[Your goal]: In the records below, count every line where the string "pixels" appears, and reply with the count only.

[Dataset content]:
═══
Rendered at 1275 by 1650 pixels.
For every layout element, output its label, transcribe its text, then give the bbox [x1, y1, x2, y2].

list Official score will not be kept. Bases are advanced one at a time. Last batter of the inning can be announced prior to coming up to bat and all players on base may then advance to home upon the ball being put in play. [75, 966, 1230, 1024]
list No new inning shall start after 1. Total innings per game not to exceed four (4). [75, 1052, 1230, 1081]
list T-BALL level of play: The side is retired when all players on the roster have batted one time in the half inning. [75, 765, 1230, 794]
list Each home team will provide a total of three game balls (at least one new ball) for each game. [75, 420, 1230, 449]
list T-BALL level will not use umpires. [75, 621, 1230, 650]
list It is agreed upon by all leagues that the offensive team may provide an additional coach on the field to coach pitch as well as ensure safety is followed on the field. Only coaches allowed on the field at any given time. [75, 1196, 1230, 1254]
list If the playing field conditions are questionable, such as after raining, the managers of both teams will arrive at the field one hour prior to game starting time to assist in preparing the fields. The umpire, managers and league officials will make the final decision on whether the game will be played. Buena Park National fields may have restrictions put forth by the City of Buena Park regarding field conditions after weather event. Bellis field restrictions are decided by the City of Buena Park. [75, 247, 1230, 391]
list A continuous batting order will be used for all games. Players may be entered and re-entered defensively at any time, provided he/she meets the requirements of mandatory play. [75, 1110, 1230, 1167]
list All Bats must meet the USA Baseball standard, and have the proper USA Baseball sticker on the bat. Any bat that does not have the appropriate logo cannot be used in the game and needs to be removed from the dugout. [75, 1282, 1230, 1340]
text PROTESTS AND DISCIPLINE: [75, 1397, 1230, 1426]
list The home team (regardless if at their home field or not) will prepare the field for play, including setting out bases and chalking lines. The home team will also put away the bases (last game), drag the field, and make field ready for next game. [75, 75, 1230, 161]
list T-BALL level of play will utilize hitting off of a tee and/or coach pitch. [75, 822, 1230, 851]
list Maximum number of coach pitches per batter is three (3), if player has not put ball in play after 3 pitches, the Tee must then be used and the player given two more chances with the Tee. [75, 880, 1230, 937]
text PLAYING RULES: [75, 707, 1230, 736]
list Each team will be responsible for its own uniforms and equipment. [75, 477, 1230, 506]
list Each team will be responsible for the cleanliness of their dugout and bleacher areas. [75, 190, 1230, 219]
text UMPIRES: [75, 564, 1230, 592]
═══
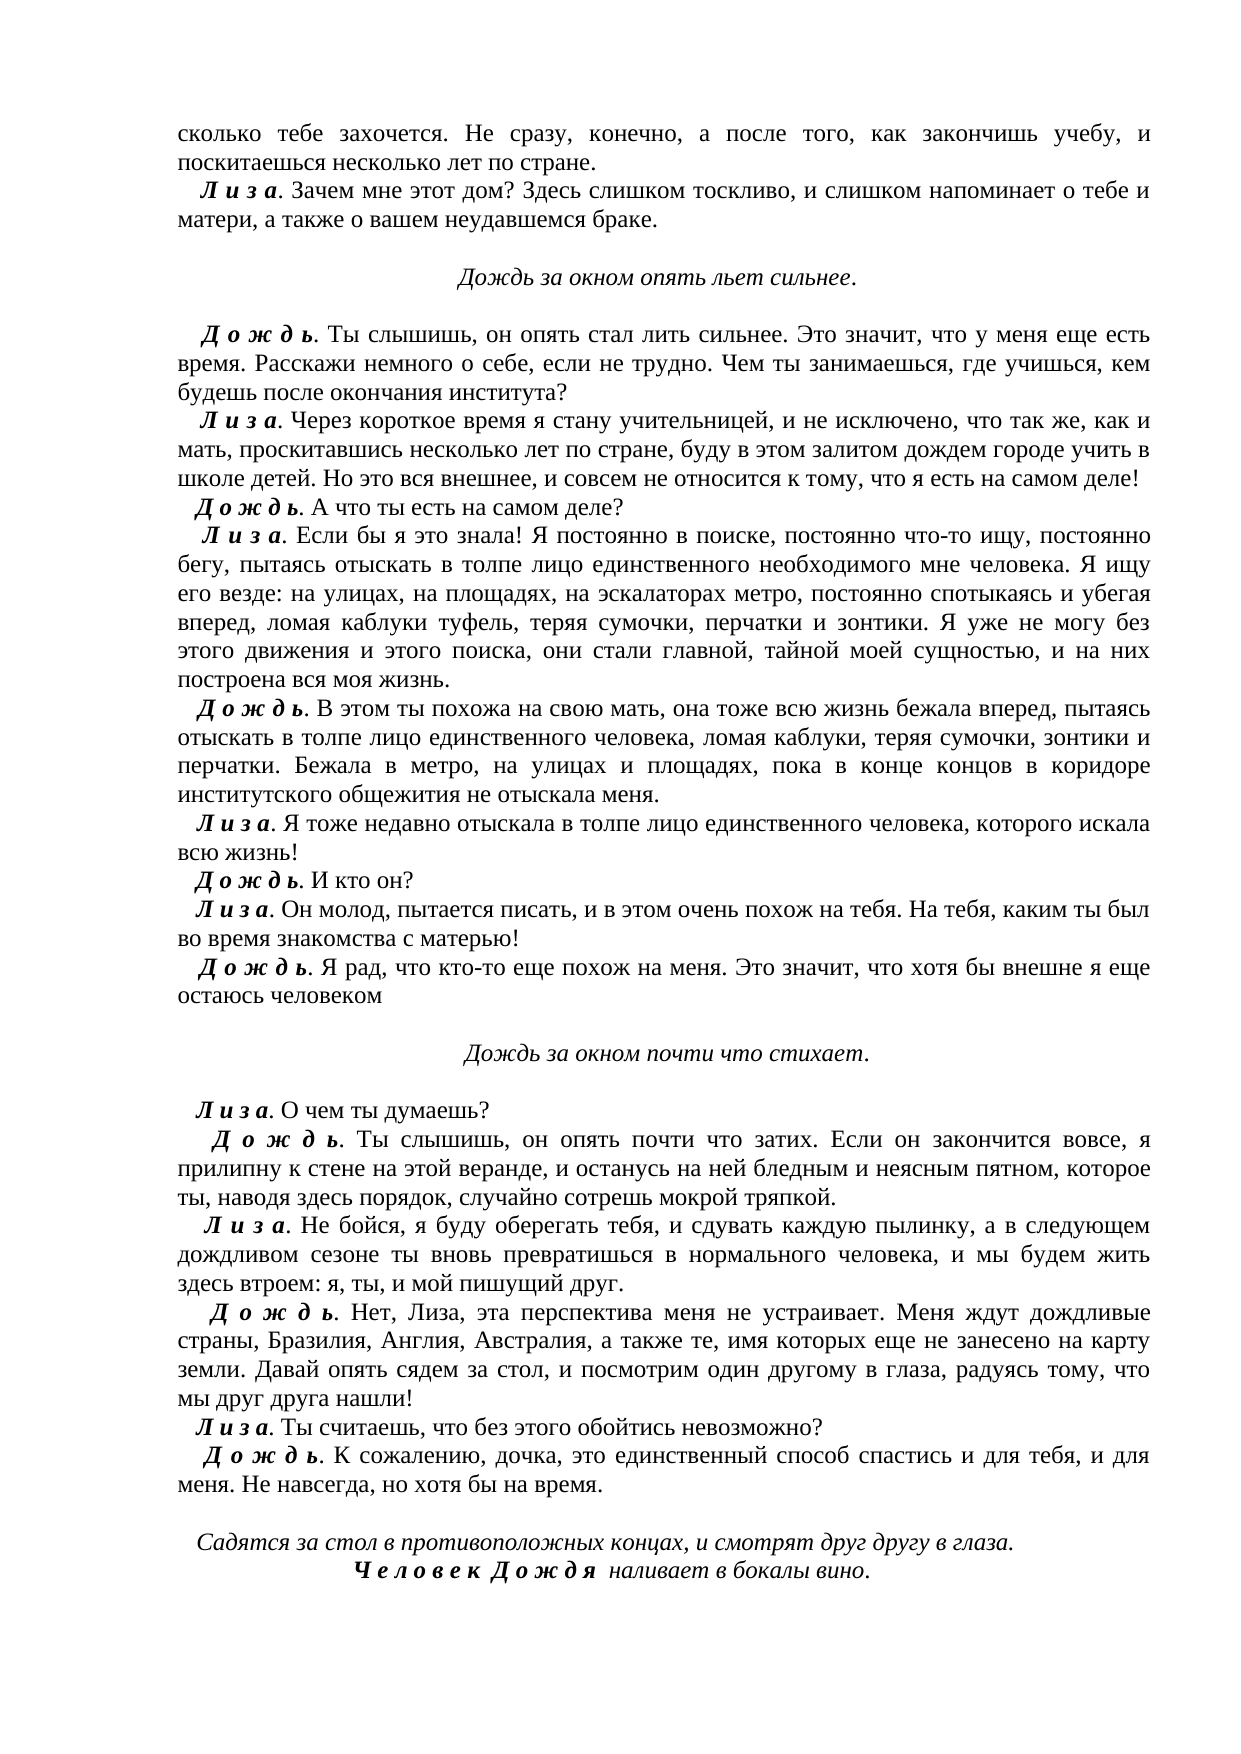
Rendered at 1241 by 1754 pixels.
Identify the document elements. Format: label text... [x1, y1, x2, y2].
═══
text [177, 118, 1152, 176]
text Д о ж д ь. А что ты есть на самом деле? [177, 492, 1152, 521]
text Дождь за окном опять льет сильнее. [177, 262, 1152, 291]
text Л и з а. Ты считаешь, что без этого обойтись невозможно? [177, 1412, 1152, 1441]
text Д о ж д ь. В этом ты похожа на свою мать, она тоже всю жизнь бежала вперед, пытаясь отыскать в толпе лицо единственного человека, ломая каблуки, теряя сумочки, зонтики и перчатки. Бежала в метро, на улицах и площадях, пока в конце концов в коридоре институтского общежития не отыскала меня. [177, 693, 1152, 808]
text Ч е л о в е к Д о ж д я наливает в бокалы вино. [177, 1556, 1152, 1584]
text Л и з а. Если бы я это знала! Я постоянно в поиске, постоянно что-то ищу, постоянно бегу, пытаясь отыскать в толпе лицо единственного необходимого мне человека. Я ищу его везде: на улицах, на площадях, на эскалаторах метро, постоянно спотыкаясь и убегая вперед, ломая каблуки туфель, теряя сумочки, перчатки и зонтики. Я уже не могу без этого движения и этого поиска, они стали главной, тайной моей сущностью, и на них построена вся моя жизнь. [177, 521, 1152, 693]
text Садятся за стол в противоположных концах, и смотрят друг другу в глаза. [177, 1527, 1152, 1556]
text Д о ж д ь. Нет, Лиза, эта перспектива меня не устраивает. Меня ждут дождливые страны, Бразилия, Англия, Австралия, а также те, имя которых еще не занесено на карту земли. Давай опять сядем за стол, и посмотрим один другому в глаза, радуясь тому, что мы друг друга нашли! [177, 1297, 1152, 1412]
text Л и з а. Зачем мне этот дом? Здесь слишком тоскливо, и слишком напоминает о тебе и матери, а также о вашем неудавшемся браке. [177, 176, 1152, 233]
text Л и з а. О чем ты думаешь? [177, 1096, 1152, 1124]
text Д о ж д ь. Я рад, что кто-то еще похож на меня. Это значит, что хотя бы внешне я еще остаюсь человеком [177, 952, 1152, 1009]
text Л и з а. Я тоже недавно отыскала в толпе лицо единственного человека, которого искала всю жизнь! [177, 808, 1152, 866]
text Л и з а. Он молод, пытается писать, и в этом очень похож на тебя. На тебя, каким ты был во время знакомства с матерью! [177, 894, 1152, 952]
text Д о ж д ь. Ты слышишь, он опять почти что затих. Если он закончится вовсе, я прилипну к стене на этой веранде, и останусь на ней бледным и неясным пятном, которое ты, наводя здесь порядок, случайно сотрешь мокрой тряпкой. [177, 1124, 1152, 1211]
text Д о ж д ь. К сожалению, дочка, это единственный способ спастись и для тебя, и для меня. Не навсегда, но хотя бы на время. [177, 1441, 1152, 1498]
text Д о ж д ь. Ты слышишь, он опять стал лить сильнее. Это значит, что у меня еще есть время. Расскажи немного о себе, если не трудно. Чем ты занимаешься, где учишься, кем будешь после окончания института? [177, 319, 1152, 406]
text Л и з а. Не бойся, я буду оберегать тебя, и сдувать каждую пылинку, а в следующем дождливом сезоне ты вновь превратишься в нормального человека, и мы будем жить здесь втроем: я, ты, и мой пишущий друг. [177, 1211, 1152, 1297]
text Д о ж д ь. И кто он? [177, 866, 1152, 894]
═══
[Finished task]: 2